Autorisation au comité de siéger en même temps que le Sénat

L'honorable Larry W. Smith, conformément au préavis donné le 11 décembre 2014, propose :

Que le Comité sénatorial permanent des finances nationales soit autorisé à siéger à 15 heures le lundi 15 décembre 2014, même si le Sénat siège à ce moment-là, et que l'application de l'article 12-18(1) du Règlement soit suspendue à cet égard.

Son Honneur le Président intérimaire : Vous plaît-il, honorables sénateurs, d'adopter la motion?

Des voix : D'accord.

(La motion est adoptée.)

Les travaux du Sénat

L'honorable Yonah Martin (leader adjointe du gouvernement) : Honorables sénateurs, c'est aujourd'hui la dernière journée de la sénatrice Asha Seth avec nous, au Sénat. Elle fêtera son anniversaire le 15 décembre. Au nom de tous les sénateurs, je voudrais dire au revoir à notre chère collègue, la sénatrice Seth, et lui adresser nos meilleurs vœux de succès dans les nombreux projets qui jalonneront encore sa vie, j'en suis sûre. Nous connaissons sa passion et son dévouement pour les causes qu'elle a épousées et qui lui sont très chères. Nous lui souhaitons tout ce qu'il y a de mieux.

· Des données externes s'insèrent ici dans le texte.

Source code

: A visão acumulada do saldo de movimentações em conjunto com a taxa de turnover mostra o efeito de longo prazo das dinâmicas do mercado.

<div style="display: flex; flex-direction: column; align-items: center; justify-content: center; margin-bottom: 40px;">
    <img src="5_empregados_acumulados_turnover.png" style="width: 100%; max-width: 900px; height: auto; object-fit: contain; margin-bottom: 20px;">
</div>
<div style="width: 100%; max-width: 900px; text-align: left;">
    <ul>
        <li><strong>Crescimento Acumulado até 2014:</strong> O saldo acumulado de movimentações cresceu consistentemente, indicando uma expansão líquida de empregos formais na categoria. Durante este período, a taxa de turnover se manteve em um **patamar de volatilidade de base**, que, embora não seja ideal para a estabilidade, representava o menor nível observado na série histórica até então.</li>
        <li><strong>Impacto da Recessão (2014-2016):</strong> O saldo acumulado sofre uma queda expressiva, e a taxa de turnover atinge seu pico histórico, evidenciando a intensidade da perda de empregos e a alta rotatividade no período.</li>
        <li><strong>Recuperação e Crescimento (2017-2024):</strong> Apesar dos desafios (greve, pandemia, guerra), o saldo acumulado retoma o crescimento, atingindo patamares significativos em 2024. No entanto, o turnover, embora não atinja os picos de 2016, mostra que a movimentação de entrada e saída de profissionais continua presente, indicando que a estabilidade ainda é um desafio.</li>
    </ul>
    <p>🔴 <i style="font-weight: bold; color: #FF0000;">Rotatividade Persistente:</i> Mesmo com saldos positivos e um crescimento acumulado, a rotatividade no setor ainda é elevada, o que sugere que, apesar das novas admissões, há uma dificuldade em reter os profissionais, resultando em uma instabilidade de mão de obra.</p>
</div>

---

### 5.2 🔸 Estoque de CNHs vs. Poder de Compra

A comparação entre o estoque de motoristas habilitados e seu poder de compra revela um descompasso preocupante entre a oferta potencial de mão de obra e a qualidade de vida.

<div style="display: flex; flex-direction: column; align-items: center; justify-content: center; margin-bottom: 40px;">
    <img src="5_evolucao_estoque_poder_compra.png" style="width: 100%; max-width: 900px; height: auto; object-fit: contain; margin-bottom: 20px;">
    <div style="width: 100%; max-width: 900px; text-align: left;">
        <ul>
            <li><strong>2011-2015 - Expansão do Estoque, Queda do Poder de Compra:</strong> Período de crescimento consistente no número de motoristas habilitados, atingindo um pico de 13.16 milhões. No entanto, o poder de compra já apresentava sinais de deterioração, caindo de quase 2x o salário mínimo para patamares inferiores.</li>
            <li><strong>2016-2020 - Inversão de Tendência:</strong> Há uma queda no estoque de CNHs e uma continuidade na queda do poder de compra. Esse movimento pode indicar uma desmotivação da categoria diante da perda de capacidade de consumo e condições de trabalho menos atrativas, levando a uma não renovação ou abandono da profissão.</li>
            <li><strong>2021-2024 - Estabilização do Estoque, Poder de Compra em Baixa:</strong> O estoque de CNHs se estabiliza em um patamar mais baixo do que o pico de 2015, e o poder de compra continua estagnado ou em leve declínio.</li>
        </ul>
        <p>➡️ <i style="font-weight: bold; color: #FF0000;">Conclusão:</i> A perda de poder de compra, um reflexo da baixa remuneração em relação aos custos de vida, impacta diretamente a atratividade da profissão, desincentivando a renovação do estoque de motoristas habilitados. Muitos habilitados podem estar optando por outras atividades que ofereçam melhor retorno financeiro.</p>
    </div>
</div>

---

Sur le plan personnel, je dirais que son amitié me manquera. Il est très difficile de lui dire non. Elle respire la passion avant toute chose. Je sais que sa famille, son mari, ses enfants, ses petits-enfants lui sont très chers.

Je souhaite à notre chère collègue tout ce qu'elle peut espérer pour sa retraite.

Des voix : Bravo!

L'honorable Joan Fraser (leader adjointe de l'opposition) : Honorables sénateurs, je voudrais me joindre aux sénateurs d'en face pour souhaiter le meilleur des succès à la sénatrice Seth dans les nombreux projets qu'elle aura à cœur de réaliser, comme nous le savons tous. Elle est une personne chaleureuse, généreuse, convaincue et, comme l'a souligné la sénatrice Martin, elle est aussi une femme de passion et de ténacité qui a su nous le montrer ici, au Sénat.

L'honorable Jim Munson : J'ai seulement un petit mot à dire concernant la sénatrice Seth. Nous avons pu compter sur son dévouement parmi nous au Sénat du Canada, mais je vais garder d'elle un souvenir particulièrement merveilleux. C'est le travail qu'elle et moi avons fait avec les Bergers de l'espoir, il y a environ deux semaines, à Ottawa. Voilà une image qui restera gravée à jamais dans ma mémoire.

Que cet esprit de générosité continue de vous guider. Merci.

[Français]

L'honorable Ghislain Maltais : Honorables sénateurs, j'aimerais simplement ajouter que, dans la passion de la sénatrice Seth pour ses engagements, on retrouve tout le sens du titre « honorable » qu'elle portera tout au long de sa carrière. Merci, sénatrice Seth, d'avoir été une fidèle compagne de pupitre à la Chambre du Sénat, et merci également pour tout ce que vous avez apporté aux enfants du Canada et aux enfants du monde.

(La séance est levée, et le Sénat s'ajourne au lundi 15 décembre 2014, à 17 heures.)